## Page excerpt

In 1962, China and India fought a brief war in the Aksai-Chin region, a mountainous territory along their shared border. China eventually drove the Indians behind the so-called Line of Actual Control (LAC), where the still-contested borderline remains today.
The LAC has been a sore spot in the two nations' relationship, one China has repeatedly probed over the decades in ways characteristic of Beijing's geopolitical opportunistic streak—poke here, harass there, slowly expand the sphere of communist influence.
China's latest incursion, which came over the past week, is the most bald-faced example of this opportunism yet. It was clearly instigated by India's crippling encounter with the novel coronavirus, a terrible ordeal that the People's Liberation Army apparently sees as a prime opportunity.
India is far from China's only victim. Beijing has also taken advantage of the crisis to enact a new national security law for Hong Kong, one that Secretary of State Mike Pompeo said Wednesday will end the city's independence. It is pressing its claims in the South China Sea, prompting protests after a Chinese ship rammed and sank a Vietnamese fishing boat. And China has refused to forgive loans to hard-hit developing nations, a move calculated to tighten its neocolonial grasp on Africa.
Some refuse to see the pattern: the media, with their vacuous fetish for international cooperation; isolationists, like those at the Quincy Institute who think the shifting balance of power in the Pacific is reason enough to retreat entirely; and those, like Obama ambassador to China Max Baucus, who are simply in Beijing's pocket. All argue that, somehow, we can play nice with a bullying regime for which a pandemic has served as an opportunity to make power grabs.
And while President Donald Trump has generally been a steely eyed realist when it comes to China—a welcome departure from Obama's airy idealism—he has been slow to push back on Beijing here, offering only to "mediate" China's invasion of India.
That's no way to treat an ally—China crossed the line, and Trump needs to tell the the Chinese to back down.
There are other ways for Trump to stand up to the Beijing bully. He could go ahead on a direct response to the Hong Kong law, and sign the overwhelmingly bipartisan legislation now on his desk that would sanction Chinese officials for their Uyghur prison camps. Several members of the Congressional China Task Force tell the Washington Free Beacon they'd like to see Trump back other aggressive legislation, including sanctions on those who repress Hong Kong.
Otherwise, Beijing will take any sign of weakness as another opportunity to expand its authoritarian reach. As Rep. Jim Banks (R., Ind.) put it to the Free Beacon, "the situation in Hong Kong is a glimpse at what the world will look like if China's global ambitions are realized."
Standing up to China, we remind the president, matters not just for the global order, but for his reelection. Majorities in both parties dislike China—for its thuggery, its prison camps, and for causing the coronavirus pandemic. Taking a stand against these injustices is not just what China's victims need—but what voters are demanding.

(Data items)
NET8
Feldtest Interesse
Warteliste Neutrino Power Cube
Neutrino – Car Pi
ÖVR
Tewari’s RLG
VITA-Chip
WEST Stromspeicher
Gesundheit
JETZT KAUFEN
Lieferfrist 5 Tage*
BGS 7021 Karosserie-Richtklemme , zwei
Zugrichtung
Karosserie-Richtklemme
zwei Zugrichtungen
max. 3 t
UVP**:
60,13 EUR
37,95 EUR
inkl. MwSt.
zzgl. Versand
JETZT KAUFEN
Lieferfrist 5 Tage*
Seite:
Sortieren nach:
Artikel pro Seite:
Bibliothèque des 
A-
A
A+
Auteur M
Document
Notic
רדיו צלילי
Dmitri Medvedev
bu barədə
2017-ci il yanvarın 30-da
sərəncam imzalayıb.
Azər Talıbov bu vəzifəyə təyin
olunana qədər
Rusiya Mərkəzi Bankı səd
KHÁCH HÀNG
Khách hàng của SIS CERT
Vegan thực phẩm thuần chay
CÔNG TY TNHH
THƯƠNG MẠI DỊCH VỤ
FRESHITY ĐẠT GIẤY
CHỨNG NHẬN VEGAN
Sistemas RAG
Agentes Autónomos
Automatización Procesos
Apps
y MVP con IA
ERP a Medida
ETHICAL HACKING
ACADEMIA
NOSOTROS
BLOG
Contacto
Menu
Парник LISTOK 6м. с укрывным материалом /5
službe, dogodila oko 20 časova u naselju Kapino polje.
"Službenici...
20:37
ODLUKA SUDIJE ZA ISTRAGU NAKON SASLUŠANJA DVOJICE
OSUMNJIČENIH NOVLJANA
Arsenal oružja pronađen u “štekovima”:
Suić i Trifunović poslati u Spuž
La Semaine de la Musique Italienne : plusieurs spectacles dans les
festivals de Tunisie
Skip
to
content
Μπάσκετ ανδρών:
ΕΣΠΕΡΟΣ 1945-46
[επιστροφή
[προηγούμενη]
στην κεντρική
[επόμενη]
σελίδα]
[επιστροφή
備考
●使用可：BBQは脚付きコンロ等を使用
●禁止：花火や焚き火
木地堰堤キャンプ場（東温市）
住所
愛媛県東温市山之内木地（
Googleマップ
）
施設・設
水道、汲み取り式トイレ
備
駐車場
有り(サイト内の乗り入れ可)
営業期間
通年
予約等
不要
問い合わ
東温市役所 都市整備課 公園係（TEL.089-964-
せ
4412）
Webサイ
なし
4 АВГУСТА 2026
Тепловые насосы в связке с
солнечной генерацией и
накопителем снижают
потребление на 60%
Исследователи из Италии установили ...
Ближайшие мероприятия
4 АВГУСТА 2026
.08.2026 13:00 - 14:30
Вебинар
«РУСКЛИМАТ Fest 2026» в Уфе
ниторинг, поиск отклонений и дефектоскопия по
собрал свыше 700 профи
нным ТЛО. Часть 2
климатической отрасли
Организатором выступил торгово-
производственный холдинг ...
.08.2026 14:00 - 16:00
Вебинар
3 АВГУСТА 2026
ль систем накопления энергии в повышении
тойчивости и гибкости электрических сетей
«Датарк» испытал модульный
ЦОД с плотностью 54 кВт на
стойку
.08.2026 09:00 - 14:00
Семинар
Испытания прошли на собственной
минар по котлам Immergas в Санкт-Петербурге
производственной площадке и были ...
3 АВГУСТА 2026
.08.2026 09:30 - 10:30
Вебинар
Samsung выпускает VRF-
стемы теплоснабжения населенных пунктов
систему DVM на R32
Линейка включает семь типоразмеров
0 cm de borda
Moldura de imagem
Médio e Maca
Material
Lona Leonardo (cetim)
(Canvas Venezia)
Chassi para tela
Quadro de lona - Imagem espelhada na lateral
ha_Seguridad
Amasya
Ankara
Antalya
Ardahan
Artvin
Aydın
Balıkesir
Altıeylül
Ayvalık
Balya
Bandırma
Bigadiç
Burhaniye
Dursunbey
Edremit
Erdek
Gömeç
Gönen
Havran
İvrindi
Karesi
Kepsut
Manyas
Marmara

## What to do
a – Reproduce the passage of the China editorial between "Some refuse to" and "make power grabs.", inclusive.
b – Answer these questions from the China editorial:
(i) In what year did China and India fight a brief war in the Aksai-Chin region?
(ii) According to Secretary of State Mike Pompeo, what will Hong Kong's new national security law do?
(iii) What did President Donald Trump offer to do about China's invasion of India?

## Results in order
a –
Some refuse to see the pattern: the media, with their vacuous fetish for international cooperation; isolationists, like those at the Quincy Institute who think the shifting balance of power in the Pacific is reason enough to retreat entirely; and those, like Obama ambassador to China Max Baucus, who are simply in Beijing's pocket. All argue that, somehow, we can play nice with a bullying regime for which a pandemic has served as an opportunity to make power grabs.

b –
(i) 1962
(ii) End the city's independence
(iii) Only to "mediate" it